Doch davon und von einer Chance für Srdjan Lakic (6.) ließen sich die Borussen nicht lange beeindrucken. In der Folge gewannen die äußerst selbstbewussten Gastgeber mit großer Beharrlichkeit zunehmend die Kontrolle, während Lauterns taktisches Gebilde allmählich einknickte. Auf zwei Kopfball-Chancen für Lucas Barrios (7.) und Shinji Kagawa (19.) folgte noch ein Schuss von Kevin Großkreutz vom Strafraumeck (27.) – und schließlich der verdiente Führungstreffer. Ausgangspunkt war Nuri Sahin, der einmal mehr mit einem enormen Aktionsradius imponierte und wieder die ordnende Hand im BVB-Spiel war. Seine überragende Form unterstrich der 22-Jährige mit einem schönen Pass auf Barrios, der dem ehemaligen Borussen Martin Amedick enteilte und zum 1:0 traf (31.). Auch am zweiten Treffer sieben Minuten später war Sahin beteiligt.
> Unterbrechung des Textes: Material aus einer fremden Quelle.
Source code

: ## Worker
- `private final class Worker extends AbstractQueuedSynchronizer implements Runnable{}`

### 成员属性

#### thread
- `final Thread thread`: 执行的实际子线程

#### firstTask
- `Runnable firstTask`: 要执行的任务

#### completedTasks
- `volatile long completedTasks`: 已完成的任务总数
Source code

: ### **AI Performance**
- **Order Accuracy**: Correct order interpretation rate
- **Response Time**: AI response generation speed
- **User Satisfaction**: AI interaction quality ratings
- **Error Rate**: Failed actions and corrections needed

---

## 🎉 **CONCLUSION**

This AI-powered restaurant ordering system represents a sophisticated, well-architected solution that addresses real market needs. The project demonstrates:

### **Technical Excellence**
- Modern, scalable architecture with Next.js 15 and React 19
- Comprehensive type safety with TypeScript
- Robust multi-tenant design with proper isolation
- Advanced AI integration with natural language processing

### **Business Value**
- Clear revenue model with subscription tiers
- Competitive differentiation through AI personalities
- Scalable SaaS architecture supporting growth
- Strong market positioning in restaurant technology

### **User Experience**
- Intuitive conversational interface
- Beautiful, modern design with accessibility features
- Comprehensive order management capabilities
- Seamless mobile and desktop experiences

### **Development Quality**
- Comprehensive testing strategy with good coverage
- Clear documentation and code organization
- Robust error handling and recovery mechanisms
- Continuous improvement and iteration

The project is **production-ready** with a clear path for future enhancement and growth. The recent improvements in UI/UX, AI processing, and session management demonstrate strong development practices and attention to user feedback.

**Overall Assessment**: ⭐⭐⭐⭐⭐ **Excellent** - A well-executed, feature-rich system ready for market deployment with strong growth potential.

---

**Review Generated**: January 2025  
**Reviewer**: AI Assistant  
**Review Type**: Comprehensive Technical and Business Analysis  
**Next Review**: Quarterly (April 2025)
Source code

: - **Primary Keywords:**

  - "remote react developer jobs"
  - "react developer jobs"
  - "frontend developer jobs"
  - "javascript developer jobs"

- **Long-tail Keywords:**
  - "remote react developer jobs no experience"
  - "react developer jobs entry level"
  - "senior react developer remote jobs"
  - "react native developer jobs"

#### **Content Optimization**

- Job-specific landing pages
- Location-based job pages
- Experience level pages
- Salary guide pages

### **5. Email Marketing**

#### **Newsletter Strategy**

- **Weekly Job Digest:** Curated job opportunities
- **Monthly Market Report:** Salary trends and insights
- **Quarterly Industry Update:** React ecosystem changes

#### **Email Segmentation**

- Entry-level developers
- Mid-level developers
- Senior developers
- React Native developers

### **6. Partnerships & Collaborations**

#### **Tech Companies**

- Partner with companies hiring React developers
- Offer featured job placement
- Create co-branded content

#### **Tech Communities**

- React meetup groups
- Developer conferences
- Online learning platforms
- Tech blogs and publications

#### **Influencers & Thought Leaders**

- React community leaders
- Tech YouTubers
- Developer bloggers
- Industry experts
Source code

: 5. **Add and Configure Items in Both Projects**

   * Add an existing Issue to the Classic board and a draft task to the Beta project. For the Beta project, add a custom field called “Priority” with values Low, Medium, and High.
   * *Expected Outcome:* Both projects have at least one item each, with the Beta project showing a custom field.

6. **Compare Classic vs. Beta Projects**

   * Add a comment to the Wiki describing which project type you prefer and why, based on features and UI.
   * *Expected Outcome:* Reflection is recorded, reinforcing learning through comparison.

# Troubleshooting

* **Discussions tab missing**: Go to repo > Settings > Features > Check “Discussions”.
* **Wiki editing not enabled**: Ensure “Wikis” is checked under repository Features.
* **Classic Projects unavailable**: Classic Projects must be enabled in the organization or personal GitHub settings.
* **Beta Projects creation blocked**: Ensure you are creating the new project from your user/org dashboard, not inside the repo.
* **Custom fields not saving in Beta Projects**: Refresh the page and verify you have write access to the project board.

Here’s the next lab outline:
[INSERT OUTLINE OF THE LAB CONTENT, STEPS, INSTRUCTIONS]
Allerdings war der Abschluss deutlich sehenswerter als das Zuspiel. Denn Großkreutz reichte ein Haken, um Florian Dick aussteigen zu lassen, ehe er mit einem feinen Schlenzer in den Winkel traf – und die Südtribüne zum Beben brachte. Die feierte die Schwarz-Gelben bereits als kommenden Deutschen Meister.

Es zeichnet die Borussia in diesen Tagen aus, dass sie selbst bei einer sicheren Führung die Zügel nicht schleifen lässt. Im Gegenteil: Im zweiten Abschnitt schalteten die Gastgeber noch einmal einen Gang hoch, suchten die Entscheidung – und hatten sie in Person von Kagawa vor Augen, als er im Duett mit Großkreutz die FCK-Abwehr zum Tänzchen bat, im Abschluss gegen Tobias Sippel allerdings eine Spur zu überheblich war (55.). Somit war es Mats Hummels vorbehalten, dem nun überforderten FCK den endgültigen K.o. zu versetzen, als er nach einem Freistoß von – natürlich – Sahin und einer missglückten Flugeinlage von Sippel per Kopf zum 3:0 traf (65.). Über welche Alternativen der BVB mittlerweile auf der Bank verfügt, bewies einmal mehr Robert Lewandowski. Der Neuzugang traf mit einem schönen Heber zum 4:0 (75.), ehe Barrios den Schlusspunkt setzte (88.). „Da hat man den Spaß in den Augen der Jungs gesehen“, sagte Klopp mit Blick auf die zweite Hälfte. Und einen neuerlichen Festtag.